We are drawn together in the process of sanctifying our time and space as we come humbly into the presence of God both in our mentoring and Sacramental relationships.  We come as beloved sinners before God and ask Him to bring our lives closer to Christ’s – to use our selves and souls and bodies as they are joined to His one great act of sacrificial service and obedience.  The Holy Ghost that descends at Baptism, that alights at Pentecost, that comes down upon Body and Blood, comes upon those particular mentoring relationships in which we pray together for God’s wisdom to transform timid souls for the work of foolish and holy boldness.

We are sharing together as we walk the way of the cross – as that story becomes ours that we share together.  As the memory of Christ, the experience of the Christian community, the life of the Church becomes part of us, our experiences become part of it.  Mentoring is a transgressive act for it carries with it the necessity to risk being guided and the concomitant risk to open ourselves and our experiences to others.  It requires that we tread into memory and beyond.  It demands that we expand our sense not only of our own potential but of the potential for God to make use of us.

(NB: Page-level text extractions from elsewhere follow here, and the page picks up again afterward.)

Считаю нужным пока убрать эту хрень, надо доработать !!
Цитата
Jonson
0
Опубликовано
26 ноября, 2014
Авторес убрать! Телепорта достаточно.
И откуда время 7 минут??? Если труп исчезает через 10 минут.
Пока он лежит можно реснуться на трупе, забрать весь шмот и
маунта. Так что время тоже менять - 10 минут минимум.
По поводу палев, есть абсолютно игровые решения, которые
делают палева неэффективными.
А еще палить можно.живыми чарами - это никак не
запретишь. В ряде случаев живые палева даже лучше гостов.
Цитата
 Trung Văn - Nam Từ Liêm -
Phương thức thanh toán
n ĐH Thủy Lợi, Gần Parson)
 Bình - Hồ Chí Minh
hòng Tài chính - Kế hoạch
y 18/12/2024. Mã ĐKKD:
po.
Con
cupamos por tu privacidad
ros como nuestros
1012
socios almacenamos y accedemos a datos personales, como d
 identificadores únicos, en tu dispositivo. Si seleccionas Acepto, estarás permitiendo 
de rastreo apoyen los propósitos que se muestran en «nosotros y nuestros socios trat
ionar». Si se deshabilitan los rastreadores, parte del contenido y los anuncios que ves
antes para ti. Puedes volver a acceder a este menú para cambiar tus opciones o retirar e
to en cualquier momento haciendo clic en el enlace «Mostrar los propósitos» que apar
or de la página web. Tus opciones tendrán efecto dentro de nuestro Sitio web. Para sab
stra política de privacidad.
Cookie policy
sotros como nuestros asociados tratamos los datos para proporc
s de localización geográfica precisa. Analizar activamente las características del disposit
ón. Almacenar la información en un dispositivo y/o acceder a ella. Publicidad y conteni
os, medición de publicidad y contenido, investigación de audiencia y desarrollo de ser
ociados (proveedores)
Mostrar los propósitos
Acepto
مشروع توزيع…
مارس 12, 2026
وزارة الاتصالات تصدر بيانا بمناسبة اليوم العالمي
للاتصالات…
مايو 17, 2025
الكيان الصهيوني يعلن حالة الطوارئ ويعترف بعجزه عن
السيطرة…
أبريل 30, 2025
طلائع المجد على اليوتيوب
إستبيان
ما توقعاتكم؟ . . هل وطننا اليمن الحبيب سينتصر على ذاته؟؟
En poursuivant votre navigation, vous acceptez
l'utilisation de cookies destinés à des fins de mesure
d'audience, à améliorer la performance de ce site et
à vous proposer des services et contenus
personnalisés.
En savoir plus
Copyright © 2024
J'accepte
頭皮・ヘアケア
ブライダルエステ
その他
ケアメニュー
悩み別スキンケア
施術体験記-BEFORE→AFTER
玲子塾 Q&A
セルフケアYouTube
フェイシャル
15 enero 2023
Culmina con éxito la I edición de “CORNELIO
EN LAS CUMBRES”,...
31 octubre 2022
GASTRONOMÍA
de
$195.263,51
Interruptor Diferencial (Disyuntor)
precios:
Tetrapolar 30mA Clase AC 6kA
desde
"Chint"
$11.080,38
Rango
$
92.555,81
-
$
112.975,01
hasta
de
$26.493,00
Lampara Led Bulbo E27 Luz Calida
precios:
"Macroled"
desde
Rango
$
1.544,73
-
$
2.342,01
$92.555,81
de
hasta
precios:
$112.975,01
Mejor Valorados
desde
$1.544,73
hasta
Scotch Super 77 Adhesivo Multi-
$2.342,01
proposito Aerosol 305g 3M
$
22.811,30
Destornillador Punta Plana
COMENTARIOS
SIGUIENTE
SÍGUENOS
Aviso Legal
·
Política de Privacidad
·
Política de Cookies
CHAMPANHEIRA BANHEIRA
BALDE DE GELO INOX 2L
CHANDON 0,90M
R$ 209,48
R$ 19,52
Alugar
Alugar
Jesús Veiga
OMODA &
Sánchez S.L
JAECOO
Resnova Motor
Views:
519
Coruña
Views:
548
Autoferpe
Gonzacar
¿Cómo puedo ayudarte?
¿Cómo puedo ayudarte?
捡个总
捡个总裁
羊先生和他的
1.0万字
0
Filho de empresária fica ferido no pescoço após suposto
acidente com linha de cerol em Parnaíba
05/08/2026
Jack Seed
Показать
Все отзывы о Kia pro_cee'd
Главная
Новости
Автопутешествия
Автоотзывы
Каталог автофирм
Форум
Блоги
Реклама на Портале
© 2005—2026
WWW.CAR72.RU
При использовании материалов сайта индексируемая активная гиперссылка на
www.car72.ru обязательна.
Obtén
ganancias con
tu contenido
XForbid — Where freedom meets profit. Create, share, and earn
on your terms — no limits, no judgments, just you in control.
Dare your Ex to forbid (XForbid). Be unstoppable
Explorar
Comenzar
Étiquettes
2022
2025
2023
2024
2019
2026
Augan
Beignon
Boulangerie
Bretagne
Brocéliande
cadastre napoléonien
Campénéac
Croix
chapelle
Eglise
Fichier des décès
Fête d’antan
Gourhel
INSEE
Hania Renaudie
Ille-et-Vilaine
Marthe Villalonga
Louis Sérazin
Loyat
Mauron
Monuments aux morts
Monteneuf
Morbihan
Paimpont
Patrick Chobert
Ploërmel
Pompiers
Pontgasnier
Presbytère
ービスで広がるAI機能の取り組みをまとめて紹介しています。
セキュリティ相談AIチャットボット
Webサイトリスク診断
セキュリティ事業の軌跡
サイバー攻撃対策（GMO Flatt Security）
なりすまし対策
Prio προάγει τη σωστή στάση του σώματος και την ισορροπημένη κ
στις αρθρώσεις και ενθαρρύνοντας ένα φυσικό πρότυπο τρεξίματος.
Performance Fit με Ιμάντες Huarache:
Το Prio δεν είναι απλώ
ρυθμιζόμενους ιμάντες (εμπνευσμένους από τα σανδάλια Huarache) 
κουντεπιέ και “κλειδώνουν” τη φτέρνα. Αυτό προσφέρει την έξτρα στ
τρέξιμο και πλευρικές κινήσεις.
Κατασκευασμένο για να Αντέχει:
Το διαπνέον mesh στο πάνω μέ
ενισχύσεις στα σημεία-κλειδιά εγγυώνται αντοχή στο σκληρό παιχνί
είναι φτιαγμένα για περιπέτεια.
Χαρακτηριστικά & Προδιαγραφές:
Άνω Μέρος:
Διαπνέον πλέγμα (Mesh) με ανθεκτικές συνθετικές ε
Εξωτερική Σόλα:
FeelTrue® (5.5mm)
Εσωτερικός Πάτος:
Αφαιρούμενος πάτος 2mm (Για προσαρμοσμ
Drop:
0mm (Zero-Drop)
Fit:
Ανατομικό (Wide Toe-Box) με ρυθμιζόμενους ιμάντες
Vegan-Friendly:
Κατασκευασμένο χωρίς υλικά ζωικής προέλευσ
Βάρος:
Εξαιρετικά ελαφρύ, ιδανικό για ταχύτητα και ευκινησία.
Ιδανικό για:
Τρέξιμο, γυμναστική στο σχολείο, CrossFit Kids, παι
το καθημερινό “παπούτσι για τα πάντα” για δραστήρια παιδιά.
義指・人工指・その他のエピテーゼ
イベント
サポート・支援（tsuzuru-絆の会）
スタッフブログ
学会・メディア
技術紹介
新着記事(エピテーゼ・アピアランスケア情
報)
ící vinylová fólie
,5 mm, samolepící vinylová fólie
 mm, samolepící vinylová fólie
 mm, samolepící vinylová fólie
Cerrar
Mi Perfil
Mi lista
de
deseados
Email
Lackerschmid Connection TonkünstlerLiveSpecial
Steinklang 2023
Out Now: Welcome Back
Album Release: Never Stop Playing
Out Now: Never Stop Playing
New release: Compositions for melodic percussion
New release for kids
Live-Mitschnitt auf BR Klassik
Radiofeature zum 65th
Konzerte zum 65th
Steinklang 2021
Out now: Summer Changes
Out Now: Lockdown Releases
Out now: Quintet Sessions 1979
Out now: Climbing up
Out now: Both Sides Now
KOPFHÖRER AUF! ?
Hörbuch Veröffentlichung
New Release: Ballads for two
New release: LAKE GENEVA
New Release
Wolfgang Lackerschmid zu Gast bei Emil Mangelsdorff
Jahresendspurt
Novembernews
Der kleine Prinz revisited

In so many ways, the Epistle for the coming Sunday lays out the hope of Christian mentoring.  We do this work not because any of us has any great thing or work to offer but because God is showing forth His immeasurable grace.  We are charged with proclaiming the great gift of God and with helping others to see that path which God has prepared before us to be our way of life.

Thankfully, Christian mentorship is not ours alone but it the work of the whole Body – the great cloud of witnesses.  We are engaged in the long and arduous work of being made alive, together, by Christ.  Mentoring is that intentional work of seeking to become, together, that which we are made to be in Christ Jesus so as to live in such a way that our work (our good works) says something of grace and mercy.

I wonder what experiences of good mentoring others have had?  It would be helpful to hear how people have had their lives changed or impacted by mentors and what marked those experiences as good ones.  How have you been guided along the Way?